12. Are curveball questions designed to trap me?

No. True interviewers aren’t testing trickiness, they’re testing thinking under novelty. The trap exists only if you react defensively. If you treat it as exploration, you turn the moment into collaboration. Remember: every “hard” question is an opportunity to show how you think when the map disappears.

 

13. What should I do if my interviewer interrupts or challenges my answer?

Stay calm and curious. Instead of defending, invite discussion: “That’s a good point, how would you approach it differently?” This demonstrates psychological safety and adaptability, two traits hiring managers rank as critical in senior ML engineers. Never interpret challenges as conflict; they’re interest signals.

 

14. How can I train my brain to think clearly under pressure?
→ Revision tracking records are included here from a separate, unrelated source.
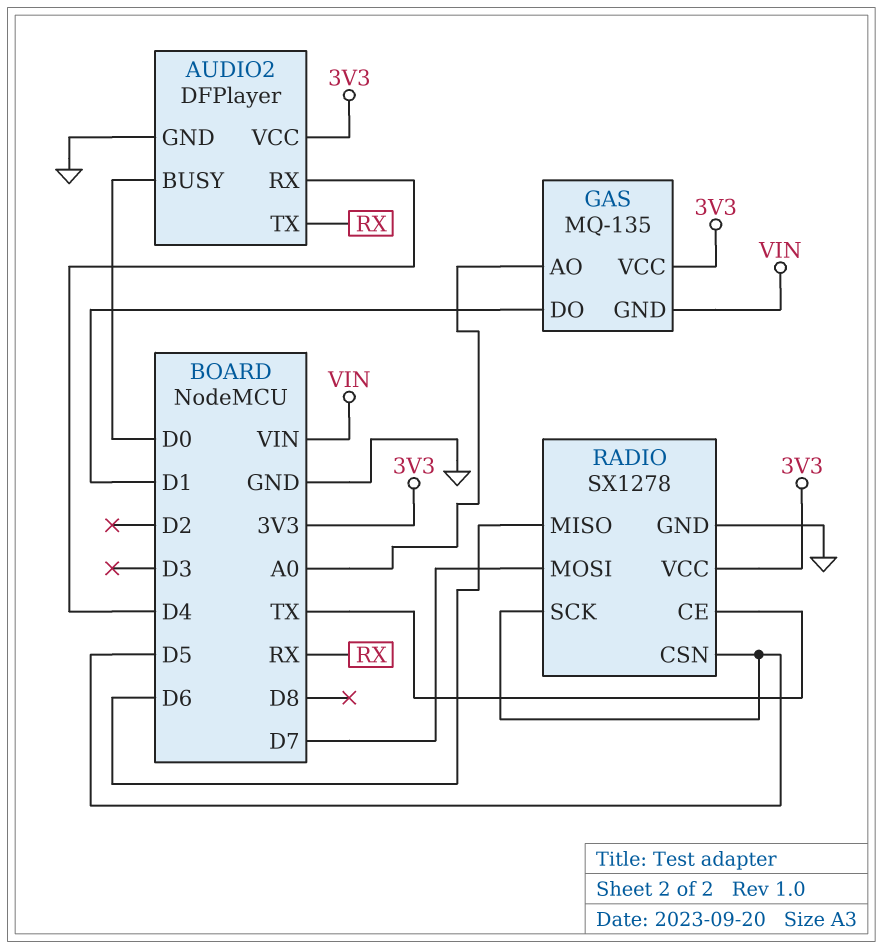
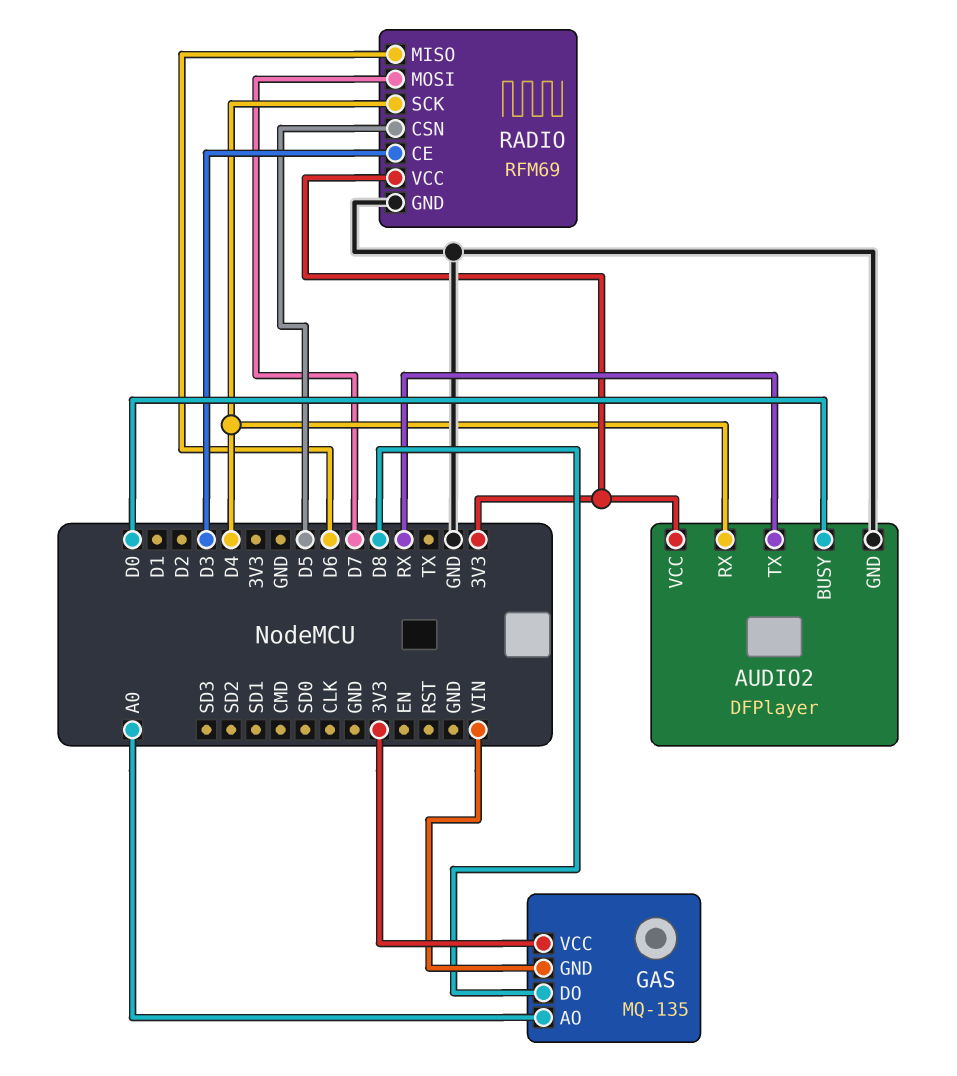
GAS pin DO: D1 -> D8
RADIO: SX1278 -> RFM69
RADIO pin CE: TX -> D3
RADIO pin SCK: D5 -> D4

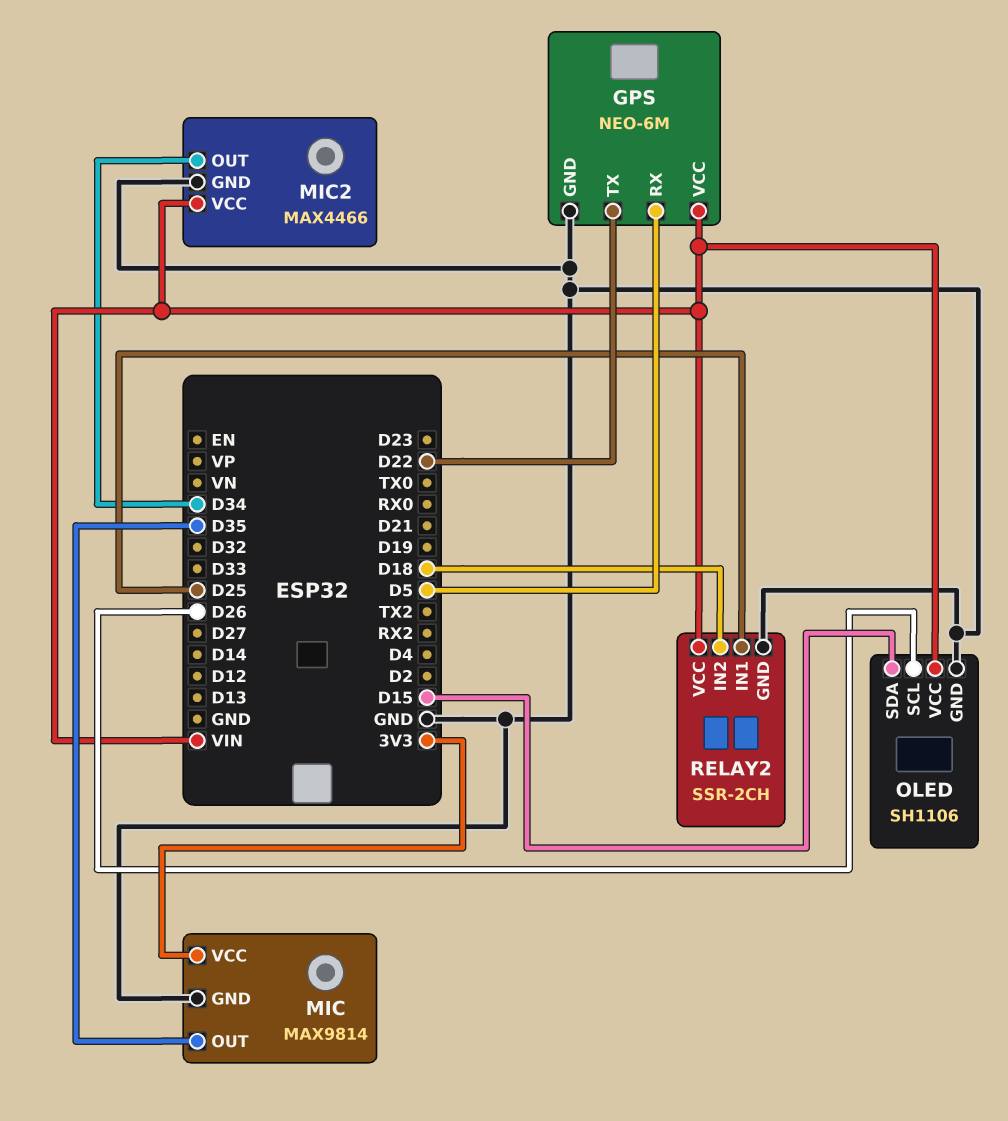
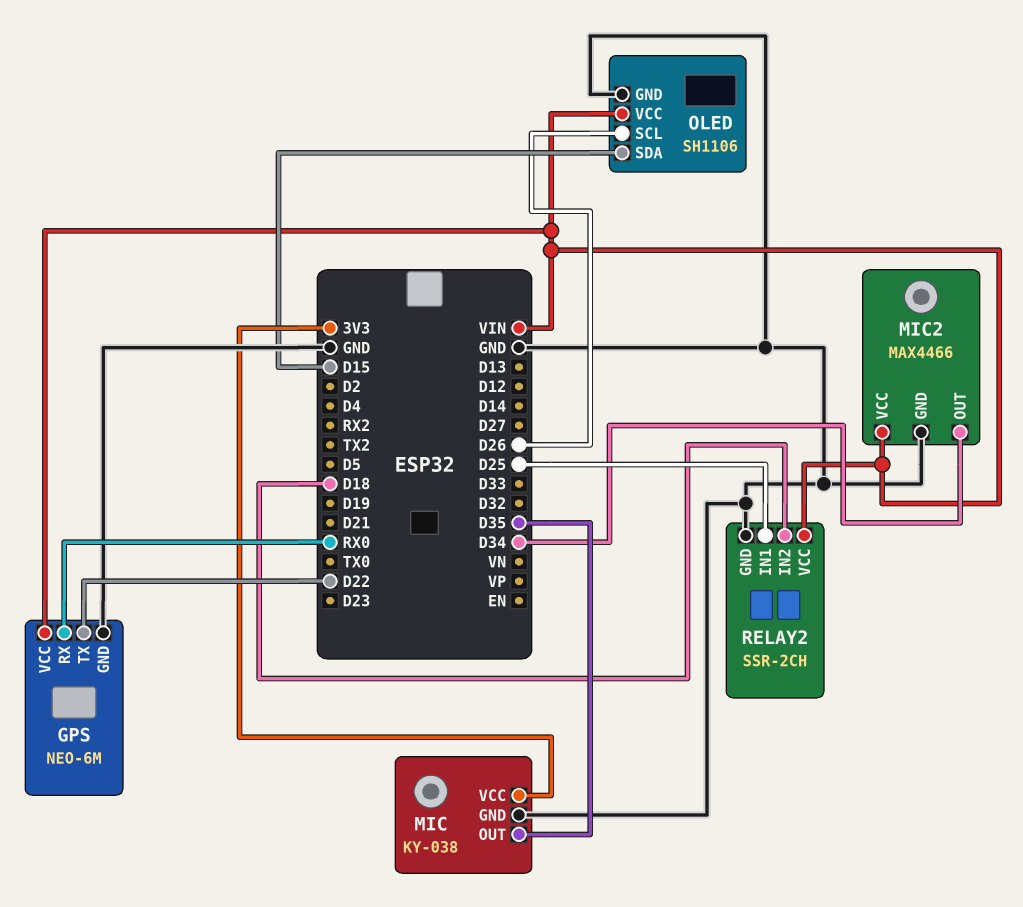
GPS pin RX: D5 -> RX0
MIC: MAX9814 -> KY-038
Repetition + physiology. Simulate high-stress conditions: timed mock interviews, speaking out loud, camera-on practice. Combine that with grounding techniques, controlled breathing, posture adjustment, visualization. Over time, your nervous system learns that interviews are safe, not dangerous, and performance clarity returns automatically.

 

15. What’s the biggest mistake engineers make with curveball questions?

They try to impress instead of structure. When you chase complexity, you lose coherence. The smartest engineers use simple, sequential logic under stress, they narrate calmly, avoid jargon, and prioritize reasoning. Interviews aren’t scored on IQ; they’re scored on composure and clarity.

 

Final Takeaway

You can’t avoid curveballs, but you can train for them.
When the unexpected hits, slow down, breathe, and structure your thoughts. Use frameworks like 3P (Problem → Possibilities → Plan) or Reframe → Hypothesize → Explain.

Above all, remember:

Calm is competence.
The interviewer isn’t grading your answers, they’re grading your response to surprise.

If you can handle ambiguity gracefully, you’ve already proven what ML engineers are hired for: clear thinking when everything else breaks.